- EXERCISE REQUIREMENTS: Where the string "audience" occurs in a line of the entries below, copy that line.

———

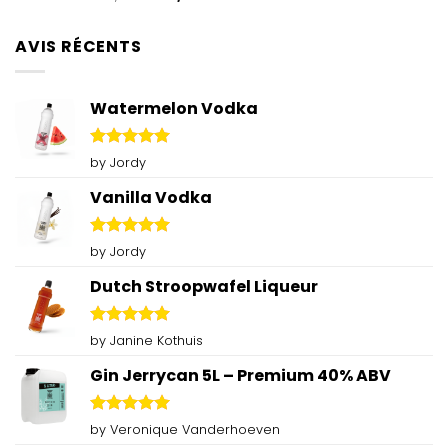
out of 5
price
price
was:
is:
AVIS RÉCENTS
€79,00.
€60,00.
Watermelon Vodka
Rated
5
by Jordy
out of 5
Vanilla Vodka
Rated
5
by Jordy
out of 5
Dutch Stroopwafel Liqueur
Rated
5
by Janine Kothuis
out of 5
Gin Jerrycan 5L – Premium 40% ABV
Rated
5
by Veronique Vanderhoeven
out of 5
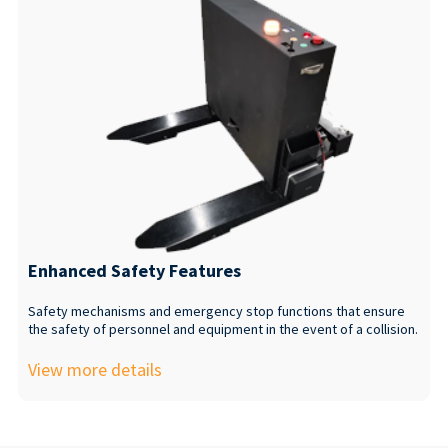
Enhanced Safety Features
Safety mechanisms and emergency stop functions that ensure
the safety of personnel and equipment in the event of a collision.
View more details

———

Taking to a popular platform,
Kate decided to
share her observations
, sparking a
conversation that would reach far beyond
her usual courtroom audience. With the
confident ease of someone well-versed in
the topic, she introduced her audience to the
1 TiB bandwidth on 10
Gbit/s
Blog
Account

———

- ANSWER SPACE:
her usual courtroom audience. With the
the topic, she introduced her audience to the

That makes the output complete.